ハートランド理論は、世界をハートランド(東欧・西ロシア)、世界の島(ユーラシア・アフリカ)、周辺諸島(イギリス諸島・日本・インドネシア・オーストラリア)、新世界(アメリカ大陸)に分割して描いたものであった。 マッキンダーは、ハートランドを支配するものが世界を支配することになると主張した。 マッキンダーは、ソ連とドイツがハートランドを支配するのを防ぐために、ソ連とドイツの間に緩衝国を作るというヴェルサイユ条約などの出来事に政治的に影響を与えるために、この考えを利用したのである。 同時にラッツェルは、レーベンスラウムと社会ダーウィニズムの概念に基づいた国家論を構築していた。 ラッツェルは、国家は「生物」に類似しており、その生物は生きるために十分な広さを必要とすると主張した。 この二人の作家は、世界を客観的に見る政治学・地理学という概念を作り上げた。 第二次世界大戦前の政治地理学は、世界的な権力闘争と国家政策への影響という問題に大きく関わっており、上記の理論は、カール・ハウスホーファーなどのドイツの地政学者(「地政学」を参照)に取り入れられ、(おそらく不用意に)ナチの政治理論に大きな影響を与えたが、これは、こうした「科学」理論により正当化されると見なされる政治の一形態であった。

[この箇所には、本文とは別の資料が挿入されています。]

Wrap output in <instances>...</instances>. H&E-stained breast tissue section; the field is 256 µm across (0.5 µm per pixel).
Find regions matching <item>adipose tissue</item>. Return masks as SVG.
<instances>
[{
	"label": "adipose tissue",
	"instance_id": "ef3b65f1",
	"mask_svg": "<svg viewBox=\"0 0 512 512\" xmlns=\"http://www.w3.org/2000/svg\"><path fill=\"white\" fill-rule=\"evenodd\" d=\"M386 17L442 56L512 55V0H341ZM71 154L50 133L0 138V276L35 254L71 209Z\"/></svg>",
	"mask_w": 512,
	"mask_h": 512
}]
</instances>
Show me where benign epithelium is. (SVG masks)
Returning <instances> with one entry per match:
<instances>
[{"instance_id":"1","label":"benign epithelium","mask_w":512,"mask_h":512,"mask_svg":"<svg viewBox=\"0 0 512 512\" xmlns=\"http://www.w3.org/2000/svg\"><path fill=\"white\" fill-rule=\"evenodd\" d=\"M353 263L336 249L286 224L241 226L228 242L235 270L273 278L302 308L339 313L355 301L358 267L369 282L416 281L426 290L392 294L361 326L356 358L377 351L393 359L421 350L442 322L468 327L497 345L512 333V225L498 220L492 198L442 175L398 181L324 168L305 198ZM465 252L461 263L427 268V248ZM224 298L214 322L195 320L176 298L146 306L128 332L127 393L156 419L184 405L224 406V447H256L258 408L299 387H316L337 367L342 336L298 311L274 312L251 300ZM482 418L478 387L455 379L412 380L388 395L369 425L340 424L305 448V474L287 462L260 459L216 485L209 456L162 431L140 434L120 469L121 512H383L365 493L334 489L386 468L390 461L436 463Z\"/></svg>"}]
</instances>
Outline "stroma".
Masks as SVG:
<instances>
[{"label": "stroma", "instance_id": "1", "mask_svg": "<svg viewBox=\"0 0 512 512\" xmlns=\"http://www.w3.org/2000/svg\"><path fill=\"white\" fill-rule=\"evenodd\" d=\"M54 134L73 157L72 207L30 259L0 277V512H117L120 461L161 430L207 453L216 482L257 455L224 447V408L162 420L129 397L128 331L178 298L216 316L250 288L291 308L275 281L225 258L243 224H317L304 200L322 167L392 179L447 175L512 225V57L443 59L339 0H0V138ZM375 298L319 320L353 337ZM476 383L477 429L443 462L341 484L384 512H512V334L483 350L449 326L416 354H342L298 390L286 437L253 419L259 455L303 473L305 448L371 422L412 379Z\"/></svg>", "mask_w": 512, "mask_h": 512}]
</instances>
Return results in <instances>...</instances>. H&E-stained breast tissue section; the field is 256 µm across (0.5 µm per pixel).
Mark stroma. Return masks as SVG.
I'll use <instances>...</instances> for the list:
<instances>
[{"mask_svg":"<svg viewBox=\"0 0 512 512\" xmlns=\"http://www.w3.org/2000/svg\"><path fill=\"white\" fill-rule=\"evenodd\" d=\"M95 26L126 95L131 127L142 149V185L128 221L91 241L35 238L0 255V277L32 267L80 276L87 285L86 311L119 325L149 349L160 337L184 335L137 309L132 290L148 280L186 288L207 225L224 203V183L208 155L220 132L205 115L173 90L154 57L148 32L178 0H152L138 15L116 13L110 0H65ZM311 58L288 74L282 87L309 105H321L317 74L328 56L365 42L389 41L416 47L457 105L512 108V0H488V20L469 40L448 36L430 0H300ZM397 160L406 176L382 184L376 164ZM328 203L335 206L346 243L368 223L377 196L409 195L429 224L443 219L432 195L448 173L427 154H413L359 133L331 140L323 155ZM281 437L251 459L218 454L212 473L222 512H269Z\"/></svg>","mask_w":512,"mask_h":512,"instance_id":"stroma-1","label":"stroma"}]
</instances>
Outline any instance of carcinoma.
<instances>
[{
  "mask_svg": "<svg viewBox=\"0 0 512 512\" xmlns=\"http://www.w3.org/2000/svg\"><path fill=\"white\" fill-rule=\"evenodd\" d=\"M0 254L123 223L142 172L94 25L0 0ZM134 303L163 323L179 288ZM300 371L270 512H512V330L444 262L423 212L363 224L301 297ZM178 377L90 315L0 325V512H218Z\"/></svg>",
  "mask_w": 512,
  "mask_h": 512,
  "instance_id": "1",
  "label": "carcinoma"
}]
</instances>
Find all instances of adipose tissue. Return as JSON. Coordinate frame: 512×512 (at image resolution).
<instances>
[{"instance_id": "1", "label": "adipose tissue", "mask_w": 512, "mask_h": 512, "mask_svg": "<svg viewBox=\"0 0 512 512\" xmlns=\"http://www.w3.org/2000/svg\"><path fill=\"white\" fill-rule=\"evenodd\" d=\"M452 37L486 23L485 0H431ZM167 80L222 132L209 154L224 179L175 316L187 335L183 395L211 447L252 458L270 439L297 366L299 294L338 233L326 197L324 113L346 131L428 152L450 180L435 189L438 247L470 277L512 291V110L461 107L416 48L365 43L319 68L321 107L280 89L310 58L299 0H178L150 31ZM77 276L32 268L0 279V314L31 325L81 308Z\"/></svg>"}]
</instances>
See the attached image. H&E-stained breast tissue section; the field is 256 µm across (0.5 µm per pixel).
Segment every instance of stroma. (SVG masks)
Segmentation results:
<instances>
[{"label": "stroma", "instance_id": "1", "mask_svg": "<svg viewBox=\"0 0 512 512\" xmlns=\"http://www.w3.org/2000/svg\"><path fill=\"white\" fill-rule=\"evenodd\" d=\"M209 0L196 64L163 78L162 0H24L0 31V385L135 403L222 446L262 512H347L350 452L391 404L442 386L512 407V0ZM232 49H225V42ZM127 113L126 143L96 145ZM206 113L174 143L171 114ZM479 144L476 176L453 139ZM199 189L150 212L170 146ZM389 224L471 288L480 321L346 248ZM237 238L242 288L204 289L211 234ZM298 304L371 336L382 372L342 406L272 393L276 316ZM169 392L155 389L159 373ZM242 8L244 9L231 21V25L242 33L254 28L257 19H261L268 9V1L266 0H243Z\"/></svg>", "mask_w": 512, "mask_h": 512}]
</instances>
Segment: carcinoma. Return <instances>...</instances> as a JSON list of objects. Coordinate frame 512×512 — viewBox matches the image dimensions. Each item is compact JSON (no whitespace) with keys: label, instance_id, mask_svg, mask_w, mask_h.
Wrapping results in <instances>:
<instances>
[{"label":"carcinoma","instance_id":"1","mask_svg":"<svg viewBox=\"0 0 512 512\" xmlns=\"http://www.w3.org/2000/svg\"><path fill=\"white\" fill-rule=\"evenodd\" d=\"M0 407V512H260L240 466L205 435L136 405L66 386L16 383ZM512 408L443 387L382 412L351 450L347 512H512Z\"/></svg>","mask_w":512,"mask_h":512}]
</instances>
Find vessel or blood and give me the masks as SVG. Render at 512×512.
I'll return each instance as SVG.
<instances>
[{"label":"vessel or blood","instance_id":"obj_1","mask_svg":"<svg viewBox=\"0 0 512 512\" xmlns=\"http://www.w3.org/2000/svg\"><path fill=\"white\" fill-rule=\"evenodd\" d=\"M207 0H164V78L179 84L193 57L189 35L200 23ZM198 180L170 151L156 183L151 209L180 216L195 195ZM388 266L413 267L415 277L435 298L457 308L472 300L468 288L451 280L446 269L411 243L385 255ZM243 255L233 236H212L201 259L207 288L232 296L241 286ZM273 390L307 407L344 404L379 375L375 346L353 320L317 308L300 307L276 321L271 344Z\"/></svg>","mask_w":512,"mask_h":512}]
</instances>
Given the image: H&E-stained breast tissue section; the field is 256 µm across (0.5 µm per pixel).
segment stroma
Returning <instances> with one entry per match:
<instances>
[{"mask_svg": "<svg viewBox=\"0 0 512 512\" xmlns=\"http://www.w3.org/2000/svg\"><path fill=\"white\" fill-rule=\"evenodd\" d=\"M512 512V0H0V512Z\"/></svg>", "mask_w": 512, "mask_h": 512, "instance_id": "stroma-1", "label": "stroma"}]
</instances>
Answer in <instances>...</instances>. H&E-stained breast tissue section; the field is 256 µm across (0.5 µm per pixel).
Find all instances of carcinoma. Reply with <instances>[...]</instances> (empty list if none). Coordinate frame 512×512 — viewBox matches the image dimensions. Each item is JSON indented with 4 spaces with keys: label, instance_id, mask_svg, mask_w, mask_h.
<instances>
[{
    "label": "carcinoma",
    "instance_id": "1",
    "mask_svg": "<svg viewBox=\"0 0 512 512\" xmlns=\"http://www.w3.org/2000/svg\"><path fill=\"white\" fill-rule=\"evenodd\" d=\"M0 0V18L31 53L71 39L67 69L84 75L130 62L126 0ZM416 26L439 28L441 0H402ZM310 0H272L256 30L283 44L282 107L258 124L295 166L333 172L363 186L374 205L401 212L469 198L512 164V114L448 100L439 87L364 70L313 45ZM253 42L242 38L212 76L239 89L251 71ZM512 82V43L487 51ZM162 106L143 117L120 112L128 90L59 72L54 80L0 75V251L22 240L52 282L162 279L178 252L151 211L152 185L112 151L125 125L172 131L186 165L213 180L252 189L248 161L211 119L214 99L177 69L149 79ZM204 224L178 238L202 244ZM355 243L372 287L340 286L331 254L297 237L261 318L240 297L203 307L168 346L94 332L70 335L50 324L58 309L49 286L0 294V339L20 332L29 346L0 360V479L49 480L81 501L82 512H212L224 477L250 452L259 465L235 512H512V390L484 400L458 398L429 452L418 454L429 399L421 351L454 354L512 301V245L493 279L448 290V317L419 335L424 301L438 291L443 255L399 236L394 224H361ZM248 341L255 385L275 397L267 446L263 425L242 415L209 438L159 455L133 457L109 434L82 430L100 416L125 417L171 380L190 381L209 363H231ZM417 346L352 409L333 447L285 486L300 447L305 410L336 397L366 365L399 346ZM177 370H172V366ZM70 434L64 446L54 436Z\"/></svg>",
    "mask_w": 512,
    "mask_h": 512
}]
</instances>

環境決定論との密接な関連や冷戦中の政治的境界線の凍結により,政治地理学の重要性は著しく低下し,1968年にブライアン・ベリーによって「病的な僻地」と表現された。 この時期,人文地理学の他のほとんどの領域では,量的空間科学,行動研究,構造的マルクス主義などの新しいアプローチが学術研究を活性化していたが,地域的アプローチを主要な参照点とする政治地理学者にはほとんど無視された。 その結果,この時期に作成された政治地理学のテキストのほとんどは,記述的なものであり,リチャード・ミュアーが,政治地理学はもはや死んだカモではなく,実際には不死鳥になりうると主張できるようになったのは,1976年になってからであった<1397>。